Despite the promise of efficacy and the widespread safe use of COX-2 inhibitors, the long-term safety of celecoxib has not yet been established.[prophetic words] Like traditional NSAIDs, celecoxib is contraindicated during late pregnancy. Celecoxib also has the same renal, hepatic, and GI side effects that are also associated with aspirin and other NSAIDs (reviewed in Ref. 102 ).
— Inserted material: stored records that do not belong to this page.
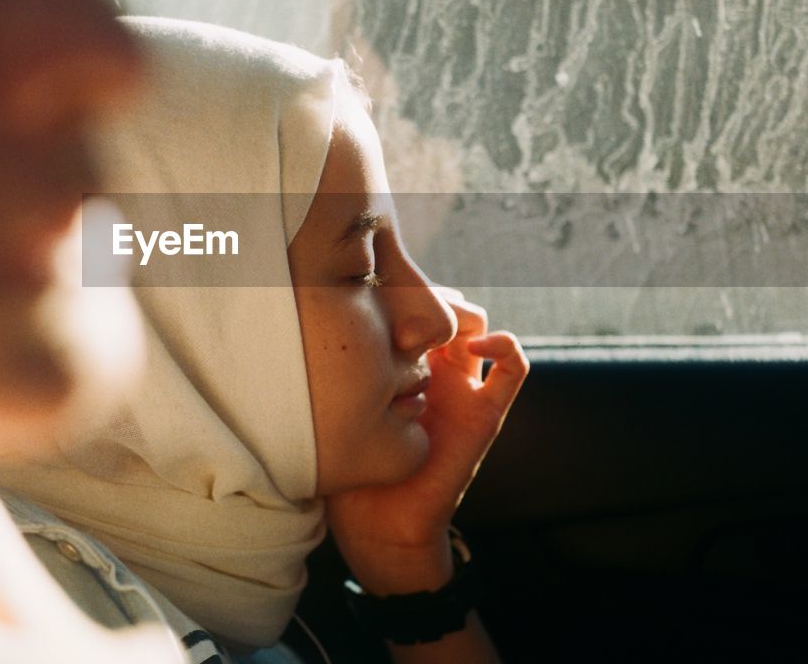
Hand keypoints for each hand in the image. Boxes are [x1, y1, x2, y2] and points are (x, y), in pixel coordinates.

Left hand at [326, 289, 527, 593]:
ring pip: (478, 325)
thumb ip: (327, 364)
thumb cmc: (346, 462)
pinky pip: (514, 371)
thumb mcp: (333, 400)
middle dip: (426, 293)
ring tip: (433, 321)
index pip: (410, 303)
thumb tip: (294, 317)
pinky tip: (473, 346)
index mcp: (400, 363)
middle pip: (443, 305)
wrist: (376, 522)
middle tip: (401, 298)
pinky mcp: (485, 414)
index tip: (372, 284)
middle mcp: (434, 370)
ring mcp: (463, 389)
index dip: (397, 287)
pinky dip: (504, 346)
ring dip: (460, 312)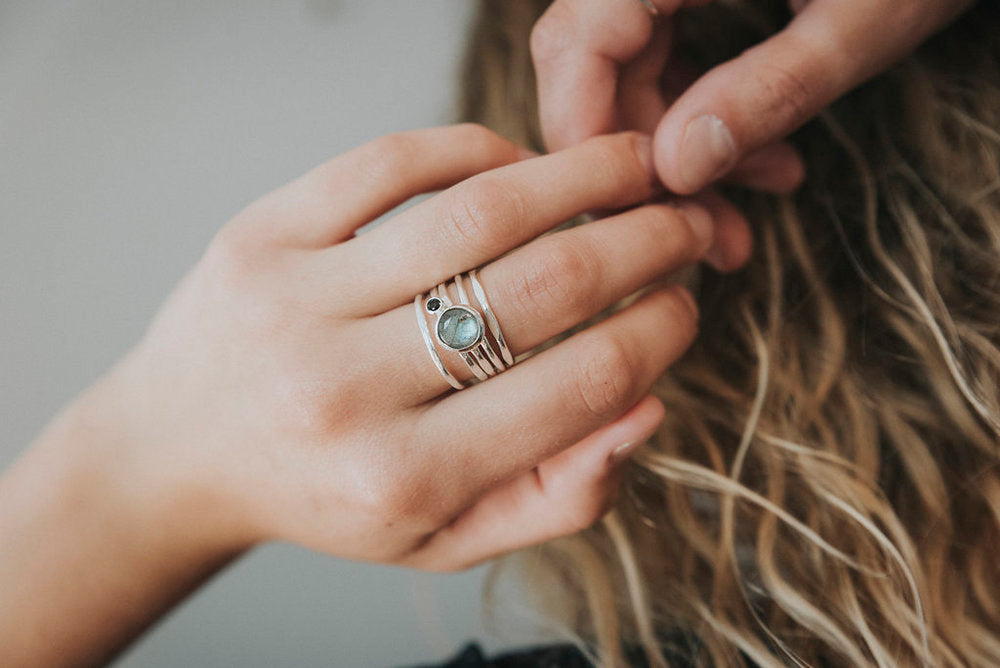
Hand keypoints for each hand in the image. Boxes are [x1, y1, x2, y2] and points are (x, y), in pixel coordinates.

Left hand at [86, 126, 750, 572]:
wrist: (178, 452)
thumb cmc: (325, 495)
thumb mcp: (441, 537)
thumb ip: (551, 497)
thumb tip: (646, 409)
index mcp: (404, 477)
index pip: (578, 387)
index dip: (657, 334)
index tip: (685, 305)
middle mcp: (348, 389)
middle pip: (542, 287)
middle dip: (643, 243)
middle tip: (684, 223)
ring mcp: (298, 301)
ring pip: (477, 214)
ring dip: (579, 177)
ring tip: (631, 166)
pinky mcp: (261, 235)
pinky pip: (387, 165)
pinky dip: (470, 148)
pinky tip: (517, 160)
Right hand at [530, 0, 971, 193]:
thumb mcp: (860, 25)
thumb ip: (768, 92)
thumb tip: (676, 169)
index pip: (579, 38)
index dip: (584, 128)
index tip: (626, 206)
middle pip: (592, 62)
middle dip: (641, 158)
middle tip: (697, 233)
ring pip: (627, 72)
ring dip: (676, 154)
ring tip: (739, 217)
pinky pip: (662, 62)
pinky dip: (698, 124)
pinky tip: (756, 164)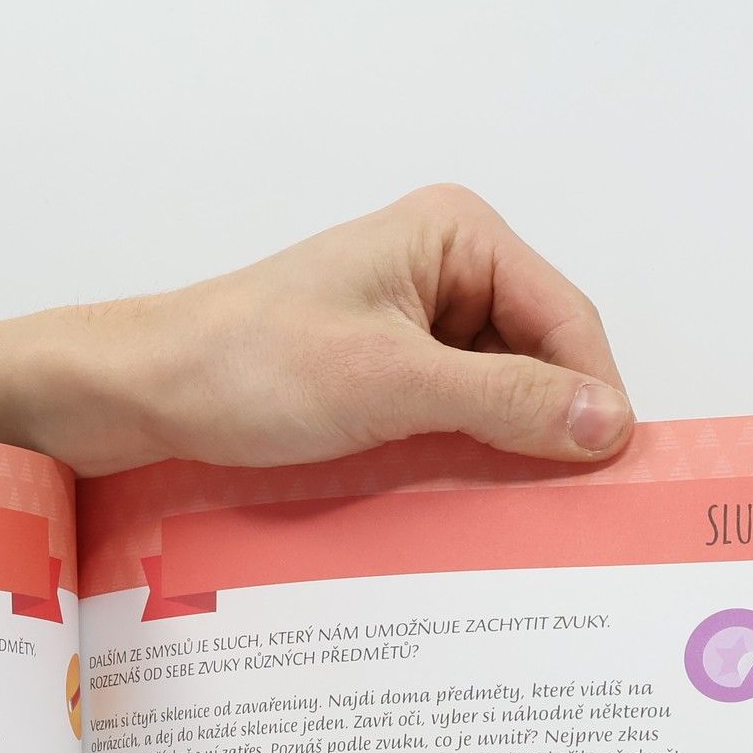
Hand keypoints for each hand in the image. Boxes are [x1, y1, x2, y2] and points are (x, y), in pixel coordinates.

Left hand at [0, 184, 630, 475]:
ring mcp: (409, 322)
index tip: (609, 476)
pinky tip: (462, 504)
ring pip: (494, 396)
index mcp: (456, 235)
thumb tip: (606, 425)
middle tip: (570, 512)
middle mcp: (442, 268)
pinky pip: (449, 417)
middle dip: (549, 428)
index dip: (594, 397)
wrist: (143, 395)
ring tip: (515, 516)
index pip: (566, 320)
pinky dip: (460, 458)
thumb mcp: (393, 385)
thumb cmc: (249, 367)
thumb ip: (505, 403)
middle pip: (538, 358)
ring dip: (502, 451)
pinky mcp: (379, 372)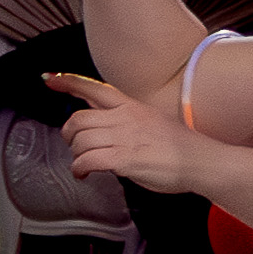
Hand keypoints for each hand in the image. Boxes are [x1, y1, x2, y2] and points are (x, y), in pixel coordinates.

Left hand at [40, 70, 205, 195]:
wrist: (202, 161)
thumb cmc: (178, 146)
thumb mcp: (150, 120)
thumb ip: (123, 116)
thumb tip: (98, 115)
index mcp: (132, 106)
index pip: (95, 89)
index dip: (69, 82)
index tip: (50, 79)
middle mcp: (125, 117)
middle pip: (77, 118)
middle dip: (68, 134)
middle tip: (73, 145)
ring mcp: (124, 137)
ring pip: (79, 140)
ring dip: (75, 154)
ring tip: (83, 164)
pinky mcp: (124, 158)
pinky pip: (87, 159)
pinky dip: (79, 168)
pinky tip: (84, 174)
GI events appear to be less frequent and severe with celecoxib than with nonselective agents (103) . However, limited postmarketing data suggest a comparable renal side effect profile [2.1% and 0.8% incidence, respectively, of edema and hypertension with celecoxib (104) ]. Rare cases of acute renal failure have also been reported (105) . These effects highlight the pivotal role of COX-2-dependent prostaglandins in normal renal development and maintenance (106 , 107) .
In a large clinical trial, myocardial infarction was four times more common with rofecoxib (50 mg qd) than naproxen [500 mg bid; 0.4% versus 0.1% (108) ]. However, a recent large retrospective analysis found no increased risk of myocardial infarction among >15,000 and >12,000 short-term users of celecoxib and rofecoxib, respectively, over the age of 66 years (109) . A meta-analysis of patients in trials of COX-2 inhibitors found an annualized myocardial infarction rate of 0.8 (P = 0.02) and 0.74 (P = 0.04) for celecoxib and rofecoxib, respectively, versus 0.52 for placebo (110) . This analysis is limited by the small absolute number of cardiovascular events (<70) and confounded by statistical methodology as well as heterogeneity among the three pooled study populations (aspirin use, rheumatoid versus osteoarthritis patients versus primary prevention trial participants). Nevertheless, appropriate postapproval surveillance should continue in patients with cardiovascular risk factors.

The potential for drug-drug interactions typically presents safety concerns. Celecoxib inhibits cytochrome P-450 CYP2C9, which metabolizes a number of drugs including warfarin (111 , 112) . Lithium and fluconazole also potentially interact with celecoxib. As additional postmarketing data accrue, a more complete profile of drugs that should not be used in combination with COX-2 inhibitors will likely emerge.